When I ran into Michael Sedacca this weekend at Minyanville's Festivus party, right before he handed me a shot of Patron he asked me my thoughts on this week’s FOMC meeting.  You talk about someone who can multitask.  I don’t know many people who think about monetary policy and tequila at the same time.  I told him I thought they were trying to increase consumption like it was the 1990s, but that this was a different consumer.  Baby boomers are running this economy, and for 20 years they were leveraging consumption which could always be stimulated by lowering interest rates.  Now they are deleveraging and increasing savings, which is the polar opposite.  Sedacca astutely responded, they are fighting the last war.  Exactly.

Perhaps the best way to stimulate a deleveraging saver is to actually increase the return on that savings.  Call me crazy but maybe the best way to stimulate consumption demand is to actually raise interest rates.  Savers will require less principal in order to generate the same income which will free up billions in spending power that is currently locked in zero-percent time deposits.  Think about the difference between a CD at 25bps vs. a more normalized 2.50%.  You are talking about 10x the spending power.

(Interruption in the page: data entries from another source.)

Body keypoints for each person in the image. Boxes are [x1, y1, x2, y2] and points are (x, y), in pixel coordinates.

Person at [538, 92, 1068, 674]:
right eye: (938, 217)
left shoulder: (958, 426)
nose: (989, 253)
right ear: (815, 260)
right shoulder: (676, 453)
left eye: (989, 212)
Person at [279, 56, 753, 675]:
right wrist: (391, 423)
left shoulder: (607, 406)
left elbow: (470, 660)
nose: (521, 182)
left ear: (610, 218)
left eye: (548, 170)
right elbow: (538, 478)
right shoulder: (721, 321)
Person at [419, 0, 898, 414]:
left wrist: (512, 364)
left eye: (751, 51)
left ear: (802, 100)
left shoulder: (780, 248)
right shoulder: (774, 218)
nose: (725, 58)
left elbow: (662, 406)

OK, that’s not going to happen…  maybe ever.  Why?  Because Bernanke is trapped.

Again, from How QE Is Impeding The Economic Recovery:

The problems that are impeding the economic recovery are not due to the lack of federal agency-backed mortgage loans that wind up in securities.  What is impeding the recovery is the continued contraction of US bank balance sheets.  For lenders to extend credit they must weigh three basic risk variables that make up the total cost of credit: credit risk, interest rate risk, and collateral risk.  What Bernanke doesn’t seem to appreciate about this equation is that the benefit of a negative real interest rate to the borrower is the cost to the lender in a negative real return.

The lower interest rates fall, the higher the interest rate risk becomes.  By reducing credit risk in the form of low interest rates Bernanke has raised interest rate risk.  From a lender’s perspective the balance sheet risk is the same.  So perhaps it’s not credit and collateral risk that is holding back lending; it's interest rate risk.  Maybe bank balance sheets continue to contract because they can’t earn a positive risk-adjusted real return by making a loan.

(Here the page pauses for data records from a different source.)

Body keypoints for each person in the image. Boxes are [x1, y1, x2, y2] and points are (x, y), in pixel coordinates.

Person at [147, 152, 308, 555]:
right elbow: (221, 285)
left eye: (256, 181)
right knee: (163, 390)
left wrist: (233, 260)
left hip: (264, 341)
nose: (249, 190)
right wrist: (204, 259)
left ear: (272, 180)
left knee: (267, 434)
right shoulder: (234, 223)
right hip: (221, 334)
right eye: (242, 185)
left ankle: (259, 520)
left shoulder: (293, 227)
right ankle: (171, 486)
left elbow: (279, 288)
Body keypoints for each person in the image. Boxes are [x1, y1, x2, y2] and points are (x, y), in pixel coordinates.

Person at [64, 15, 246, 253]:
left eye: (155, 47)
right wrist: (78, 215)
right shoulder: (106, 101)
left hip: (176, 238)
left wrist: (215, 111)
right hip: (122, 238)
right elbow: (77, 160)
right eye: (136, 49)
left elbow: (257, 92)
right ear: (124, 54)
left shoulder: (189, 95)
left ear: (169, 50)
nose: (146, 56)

After three years of zero interest rate policy and QE, the banking system is now loaded with very low and mostly negative coupons.  It is unlikely that a bank owns many bonds that have not been called and all the reinvestment has gone into securities that carry a tremendous amount of interest rate and balance sheet risk.  The minute the bond market gets a whiff that the Fed is beginning a tightening cycle the curve is going to explode to the upside and those mostly negatively convex, negative coupon, long duration assets will massively extend and be rapidly discounted.

Bernanke won’t admit it but the truth is the US banking system is a powder keg.  It wouldn’t take a very large move in the long end of the curve for that $2.3 trillion in securities to suddenly be worth $1.8 trillion and the $500 billion discount would be trapped on balance sheets because bankers would not be able to afford to take the loss.

So what is the endgame?  I don’t see how we break this vicious cycle.  Bernanke thinks he is fighting a liquidity trap but from my perspective he is causing the liquidity to be trapped.  I’m not saying he should hike to 5.00% but a modest normalizing of the cost of money or more importantly the return on savings might go a lot further than a continuation of what we know isn’t working.

I once compared Bernanke to Steve Martin’s Medieval Judge character on Saturday Night Live because his monetary policy effect on the banking system was akin to a bloodletting session.

Theodoric of York: Well, you'll feel a lot better after a good bleeding.

Drunkard: But I'm bleeding already!

Theodoric of York: Say, who’s the barber here?

As an investor and strategist it sure would be refreshing to see some creativity from our central bankers.  As it stands today, they continue to tell us that they know what is best for the economy and that we should trust that they are doing everything within their powers.  However it appears they are content to fight the last war with bloodletting and blunt instruments -- whether it works or not.